The Statistical Mechanics of Dynamical Social Networks

We propose an information-theoretic model for sociological networks. Usually, networks are considered as the array of links connecting the net nodes. Here we analyze a dynamical net in which every node is connected to all other nodes and links that randomly move between the pairs of nodes. These nets are similar to i.e. the internet where the sites are the nodes and the transferred bits are the links. The analysis of this net is analogous to a microcanonical ensemble of states and particles. The states are all the possible pairs of nodes (i.e. people, sites, and alike) that exchange particles which in the case of the internet are the information bits. In analogy to boson gas, we define these networks: entropy, volume, pressure, and temperature. We show that these definitions are consistent with Carnot efficiency (the second law) and ideal gas law.

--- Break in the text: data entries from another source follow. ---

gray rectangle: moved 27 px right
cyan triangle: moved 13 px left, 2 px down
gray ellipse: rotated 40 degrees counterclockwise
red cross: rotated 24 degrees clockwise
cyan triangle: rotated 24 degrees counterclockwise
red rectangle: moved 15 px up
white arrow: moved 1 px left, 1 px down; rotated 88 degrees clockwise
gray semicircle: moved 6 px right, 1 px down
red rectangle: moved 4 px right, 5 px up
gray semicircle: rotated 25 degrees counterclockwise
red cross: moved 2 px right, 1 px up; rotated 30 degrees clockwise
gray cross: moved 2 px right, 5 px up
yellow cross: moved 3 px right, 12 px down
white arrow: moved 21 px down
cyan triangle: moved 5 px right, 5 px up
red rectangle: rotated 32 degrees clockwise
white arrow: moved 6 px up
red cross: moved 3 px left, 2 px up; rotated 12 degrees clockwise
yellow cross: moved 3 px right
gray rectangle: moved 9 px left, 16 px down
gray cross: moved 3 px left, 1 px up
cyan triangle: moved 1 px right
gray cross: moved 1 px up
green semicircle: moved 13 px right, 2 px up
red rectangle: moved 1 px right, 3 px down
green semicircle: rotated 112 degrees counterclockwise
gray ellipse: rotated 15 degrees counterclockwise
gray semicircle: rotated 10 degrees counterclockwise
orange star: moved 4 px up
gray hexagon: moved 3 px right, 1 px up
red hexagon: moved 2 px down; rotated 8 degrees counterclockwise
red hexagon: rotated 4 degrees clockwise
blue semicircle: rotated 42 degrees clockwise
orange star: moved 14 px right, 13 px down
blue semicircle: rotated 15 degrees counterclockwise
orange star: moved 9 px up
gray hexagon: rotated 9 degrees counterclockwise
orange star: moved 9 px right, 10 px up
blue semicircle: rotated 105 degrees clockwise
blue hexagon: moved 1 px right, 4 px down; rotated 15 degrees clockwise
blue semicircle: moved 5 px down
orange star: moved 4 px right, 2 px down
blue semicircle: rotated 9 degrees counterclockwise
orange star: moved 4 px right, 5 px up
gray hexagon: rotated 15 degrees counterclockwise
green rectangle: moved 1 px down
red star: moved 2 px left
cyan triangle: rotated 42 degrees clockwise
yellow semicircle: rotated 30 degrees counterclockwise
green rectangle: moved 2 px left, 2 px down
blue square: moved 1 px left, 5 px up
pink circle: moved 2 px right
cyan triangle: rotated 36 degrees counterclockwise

Therefore, if we have two large networks: hot and cold having temperatures TH and TC and we remove Q energetic bits from the hot network to the cold network we can save W profit bits that are calculated from the Carnot efficiency. In addition, it is shown that when two dynamical networks are merged the entropy increases. This explains the tendency of economic and social networks to merge. Equilibrium thermodynamics proved to be an important tool in engineering, chemistry, and physics. Applying these tools to sociological network dynamics may prove to be of some use.